La fama, la gloria, il piacere di calciare un pallone ed essere pagati per farlo. Poi, d’improvviso, tutto può diventare buio. Colpa di una carriera che può rivelarsi meno fruttuosa del previsto, o magari degli infortuni, o magari, come nel caso di Ricardo Kishna, di un mix di circostante sfortunate dentro e fuori dal campo.
Kishna oggi ha 25 anni (ne compirà 26 a gennaio). Fa parte della rosa dell’ADO den Haag, in Eredivisie, dov’è tornato a fine agosto dopo la conclusione definitiva dell’esperienza alla Lazio. Ma non gioca praticamente mai. Troppo gravi i problemi affrontati recentemente dal mancino nella propria vita privata: attacchi di panico, depressione, paura di morire. Un tabu nel mondo del calcio. Ma non per lui, che ha deciso di raccontare la propria situazione a ‘Andy Niet te Vermeijde’, il programma dell’ex nerazzurro Andy Van der Meyde.
“Nel calcio è una specie di tabù raccontare che si sta male. Siamo tutti uomini, vogliamo tutti avere successo. Ma ci sono anche momenti in cui le cose non vanno come dovrebbero. Penso che sia molto importante condividerlo”.
Il momento più duro, Kishna lo ha trascorso durante la lunga convalescenza per la rottura del crociato rimediata nel settembre del 2017. Un anno e mezzo di stop caratterizzato, come se non bastasse, da problemi di relazione con il padre. “Sono stato davvero depresso. Ogni notte, quando ero a letto, non osavo chiudere gli occhi perché avevo paura di non risvegliami. Mi sentivo seriamente come se stessi morendo. Dovevo prendere farmaci per essere in grado di affrontare normalmente la giornata”.
“Non potevo più prendermi cura della mia famiglia e mi sono trasferito, ho vissuto da un’altra parte. Ero davvero intrattabile in quel momento. Le mie relazioni si sono rotte, quasi tutto si è rotto. Se non riesci a vivere con te stesso, allora ti sfoghi con gli altri”.
Un racconto drammatico, una discesa negli inferi raccontata nel dettaglio da Kishna. Con tanto di viaggio in Germania per sottoporsi a un’accurata visita medica. “Sono impazzito. Pensavo di avere un tumore alla testa, un infarto, un ictus. Ho fatto una scansione della testa, del cuore e dei polmoni per escluderlo. Il punto più basso è stato quando ho pensato: ‘Se sto così male, non voglio più vivere. Non posso vivere con tutto questo’. Non volevo suicidarmi, ma pensavo davvero di non poter convivere con tutto quel dolore. Il mio psicologo mi ha detto: ‘Hai attacchi di panico’. Pensavo fosse pazzo. Ma mi ha elencato 50 sintomi di attacchi di panico e io ne avevo 38”.

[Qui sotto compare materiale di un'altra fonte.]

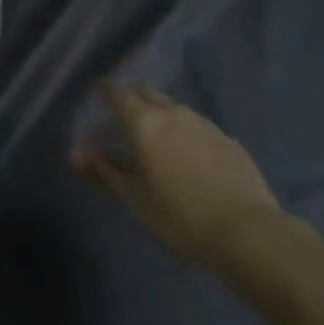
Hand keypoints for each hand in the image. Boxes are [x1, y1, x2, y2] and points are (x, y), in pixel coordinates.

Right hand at [72, 81, 281, 267]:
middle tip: (123, 124)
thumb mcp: (135, 199)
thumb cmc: (180, 217)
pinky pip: (196, 127)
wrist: (248, 232)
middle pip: (145, 93)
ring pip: (172, 108)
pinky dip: (184, 135)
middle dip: (131, 101)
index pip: (116, 92)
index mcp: (143, 121)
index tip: (97, 98)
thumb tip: (75, 153)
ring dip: (159, 117)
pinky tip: (189, 161)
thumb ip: (103, 172)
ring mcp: (203, 122)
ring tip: (156, 145)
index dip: (104, 92)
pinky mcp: (227, 139)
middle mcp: (171, 111)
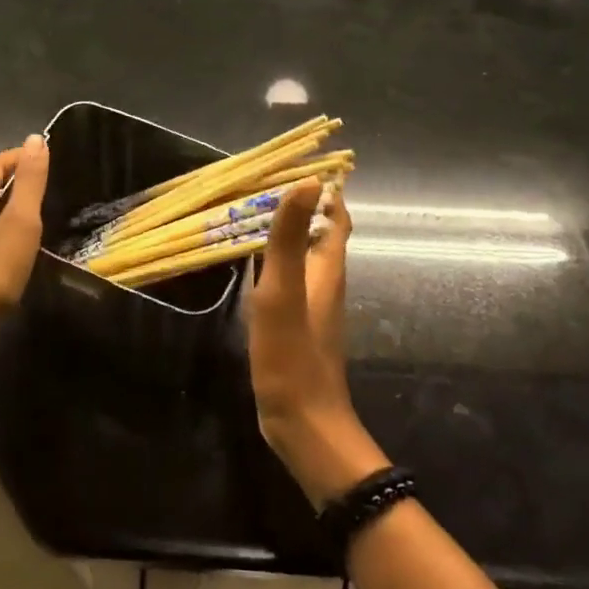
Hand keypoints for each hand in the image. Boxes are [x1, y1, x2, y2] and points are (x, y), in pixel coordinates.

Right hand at [247, 178, 386, 505]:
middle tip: (262, 183)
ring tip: (251, 213)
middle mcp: (325, 283)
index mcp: (327, 269)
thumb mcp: (283, 291)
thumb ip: (291, 239)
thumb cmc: (292, 355)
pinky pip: (290, 279)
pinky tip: (251, 264)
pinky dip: (276, 261)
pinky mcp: (297, 327)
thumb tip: (309, 181)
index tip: (301, 163)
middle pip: (321, 233)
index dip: (328, 190)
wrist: (303, 424)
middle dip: (302, 206)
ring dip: (288, 232)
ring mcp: (312, 307)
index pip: (337, 218)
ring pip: (305, 256)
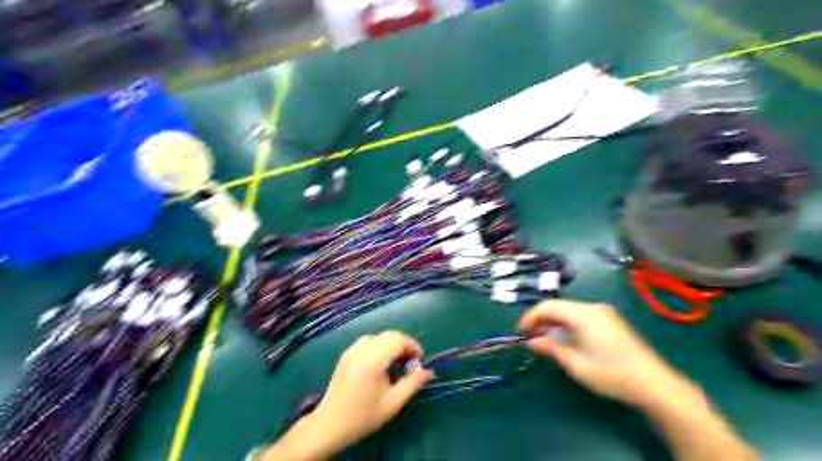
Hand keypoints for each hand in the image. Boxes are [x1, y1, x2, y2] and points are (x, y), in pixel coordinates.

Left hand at [314, 331, 432, 446]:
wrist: (330, 425)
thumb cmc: (363, 416)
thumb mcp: (393, 403)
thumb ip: (412, 383)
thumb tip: (429, 371)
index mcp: (372, 360)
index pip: (397, 339)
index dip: (412, 345)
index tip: (420, 360)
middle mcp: (361, 349)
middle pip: (388, 335)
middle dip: (403, 344)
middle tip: (410, 362)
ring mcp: (351, 350)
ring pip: (378, 337)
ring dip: (391, 344)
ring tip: (397, 362)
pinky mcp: (346, 354)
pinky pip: (367, 341)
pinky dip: (379, 346)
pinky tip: (380, 363)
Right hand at [518, 300, 698, 408]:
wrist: (655, 384)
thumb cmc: (611, 373)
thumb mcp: (576, 363)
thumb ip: (551, 348)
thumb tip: (531, 341)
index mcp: (583, 313)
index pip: (548, 306)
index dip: (530, 317)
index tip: (520, 332)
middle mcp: (593, 307)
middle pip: (559, 306)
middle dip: (542, 320)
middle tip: (531, 337)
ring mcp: (604, 313)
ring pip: (570, 311)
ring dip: (555, 323)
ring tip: (546, 340)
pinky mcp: (611, 321)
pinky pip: (582, 316)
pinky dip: (568, 325)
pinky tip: (566, 339)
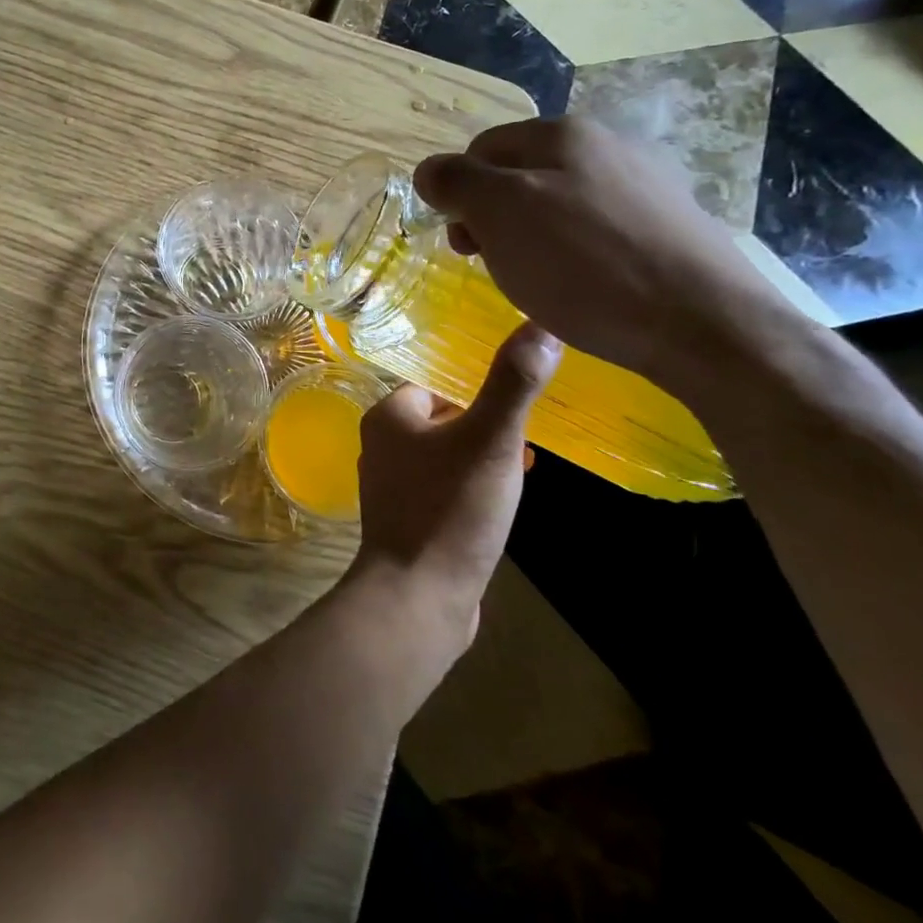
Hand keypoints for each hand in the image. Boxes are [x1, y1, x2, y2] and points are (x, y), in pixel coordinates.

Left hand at [352, 322, 560, 643]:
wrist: (419, 597)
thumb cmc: (450, 509)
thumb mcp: (490, 440)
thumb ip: (513, 384)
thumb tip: (541, 326)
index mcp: (389, 416)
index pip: (435, 382)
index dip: (477, 388)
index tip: (517, 398)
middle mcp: (382, 445)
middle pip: (442, 418)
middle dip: (484, 424)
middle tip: (529, 434)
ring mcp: (392, 486)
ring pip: (445, 455)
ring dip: (482, 457)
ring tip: (525, 467)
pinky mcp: (408, 520)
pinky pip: (445, 489)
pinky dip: (472, 488)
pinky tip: (502, 504)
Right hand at [413, 117, 799, 388]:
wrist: (705, 324)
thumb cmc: (585, 265)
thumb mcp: (500, 215)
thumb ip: (456, 182)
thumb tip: (429, 169)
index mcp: (562, 133)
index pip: (479, 149)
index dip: (458, 194)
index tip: (464, 244)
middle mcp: (607, 144)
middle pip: (519, 174)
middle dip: (493, 218)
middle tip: (495, 264)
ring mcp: (645, 183)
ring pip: (557, 203)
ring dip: (531, 238)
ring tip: (540, 281)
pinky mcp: (669, 225)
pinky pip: (596, 229)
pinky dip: (575, 253)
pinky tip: (584, 286)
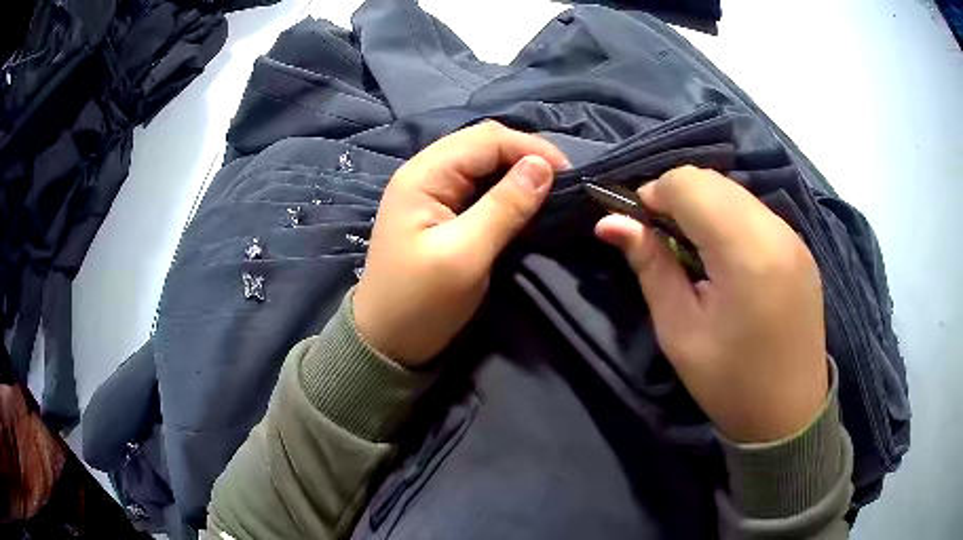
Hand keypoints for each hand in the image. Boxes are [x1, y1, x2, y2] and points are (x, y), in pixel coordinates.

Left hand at [354, 122, 568, 366]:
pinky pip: (478, 184)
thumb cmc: (420, 303)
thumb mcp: (465, 255)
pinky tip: (524, 201)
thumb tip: (544, 166)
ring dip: (517, 170)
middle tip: (563, 183)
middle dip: (526, 155)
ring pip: (482, 162)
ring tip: (550, 190)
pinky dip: (505, 187)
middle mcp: (425, 172)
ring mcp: (430, 191)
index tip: (570, 175)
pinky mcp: (439, 210)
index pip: (485, 139)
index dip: (530, 148)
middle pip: (483, 143)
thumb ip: (505, 207)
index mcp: (424, 175)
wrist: (387, 341)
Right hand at [595, 166, 827, 442]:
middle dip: (678, 196)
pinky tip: (724, 257)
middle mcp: (776, 231)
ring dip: (704, 206)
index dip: (656, 193)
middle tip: (662, 238)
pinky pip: (755, 211)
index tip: (640, 225)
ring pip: (735, 192)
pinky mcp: (801, 247)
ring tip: (692, 249)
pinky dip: (729, 217)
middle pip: (713, 180)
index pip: (690, 184)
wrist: (789, 415)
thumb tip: (610, 222)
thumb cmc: (729, 382)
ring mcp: (794, 237)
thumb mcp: (680, 331)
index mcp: (746, 253)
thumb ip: (650, 266)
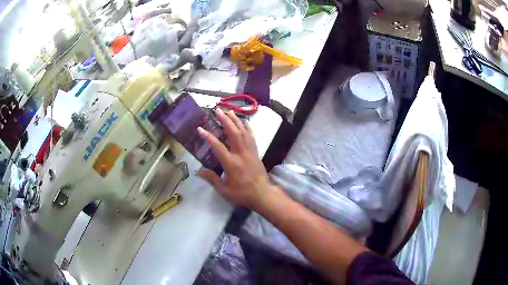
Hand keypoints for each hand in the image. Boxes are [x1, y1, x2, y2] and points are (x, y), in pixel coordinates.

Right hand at [197, 109, 274, 209]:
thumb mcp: (224, 190)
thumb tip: (199, 171)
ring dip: (236, 120)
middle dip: (225, 120)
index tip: (200, 128)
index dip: (208, 137)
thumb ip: (212, 179)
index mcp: (231, 163)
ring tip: (229, 111)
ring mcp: (250, 152)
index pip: (218, 146)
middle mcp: (241, 154)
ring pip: (243, 132)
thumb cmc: (242, 194)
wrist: (262, 194)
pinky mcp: (256, 152)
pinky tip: (245, 122)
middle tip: (218, 111)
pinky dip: (248, 128)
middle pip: (233, 133)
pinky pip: (252, 137)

Kishna sta faticosamente tornando alla realtà: da qualche tempo è tornato ad allenarsi in gruppo con l’ADO den Haag e ora spera che il suo momento possa arrivare presto. Intanto, l’ex laziale lancia un monito ai giovani: mai sottovalutare il demone della depressione. “Ho sentito storie di ragazzi che dovevano prendere delle pillole prima di ogni partita. La cosa peggiore è che non si può controllare. Ecco perché penso che sia così importante raccontarlo. Quando succede qualcosa del genere, parlatene e chiedete aiuto”.